Healing herbs

Healing herbs
Echinacea and Calendula

Thursday, 10 May 2012

Let Food Be Your Medicine and Medicine Be Your Food

Isn’t it absurd that we call the modalities of natural healing "alternative medicine"? Obviously, "alternative" refers to something other than the accepted or the standard. The opposite to "alternative medicine" is what we now call orthodox or allopathic medicine, which then makes it the standard.

This really irks me. For 2,200 years until 1805, medicine was practised exclusively according to the ancient Greek physician Hippocrates (460-377 BC), the founding father of natural medicine.

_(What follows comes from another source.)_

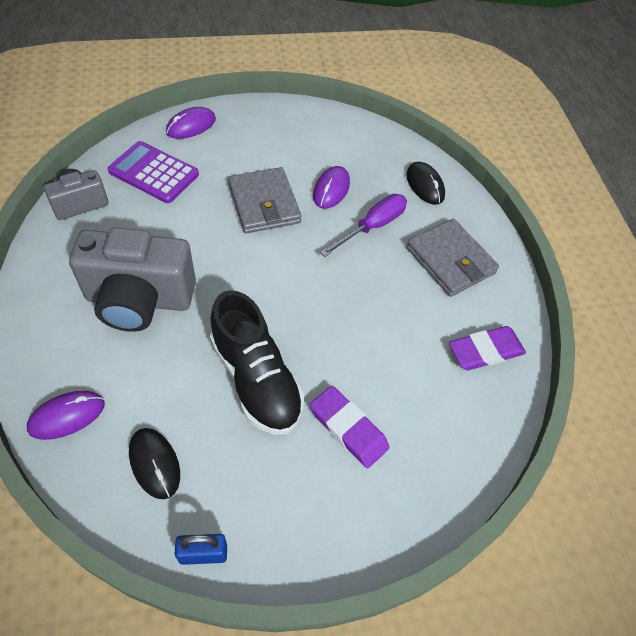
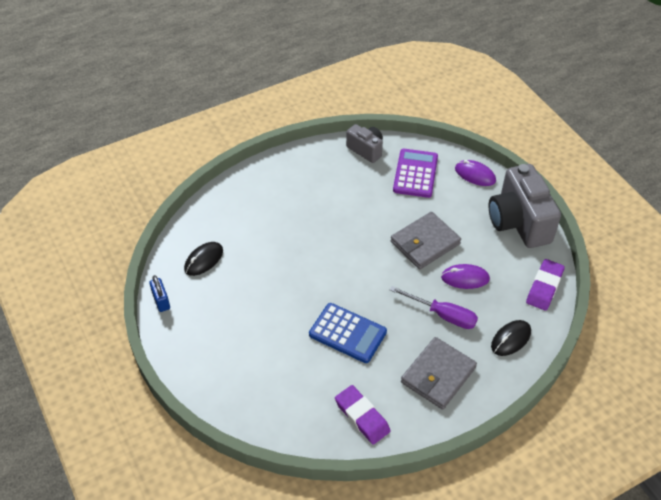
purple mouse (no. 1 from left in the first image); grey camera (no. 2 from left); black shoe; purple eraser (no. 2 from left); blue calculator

He taught that the first and foremost principle of medicine must be to respect nature’s healing forces, which inhabit each living organism. 

Hippocrates considered illness a natural phenomenon that forced people to discover the imbalances in their health. He strongly believed in good food and related the course of any ailment to poor nutrition and bad eating habits. He stressed, "Let food be your medicine and medicine be your food"–advice that, to this day, has not lost its validity.

I mention the year 1805 because in that year in the small town of Einbeck, where I went to school and enrolled in my apprenticeship, German pharmacist Friedrich Wilhelm Adam Sertürner (1783-1841) discovered morphine, named after Morpheus, the god of dreams. Morphine is the bitter, white crystalline found in opium, the milky sap of the unripe poppy. This was the first time, and a significant moment in pharmaceutical history, that a single potent ingredient, an alkaloid, was isolated.

Sertürner was celebrated "freeman of the city," and to this day his pharmacy and discovery are subjects of school projects for students of Einbeck. Hence, the awakening of my desire to become a pharmacist, which, however, never materialized due to unfavorable circumstances during the war and thereafter. Instead, I chose natural health as my profession and my passion.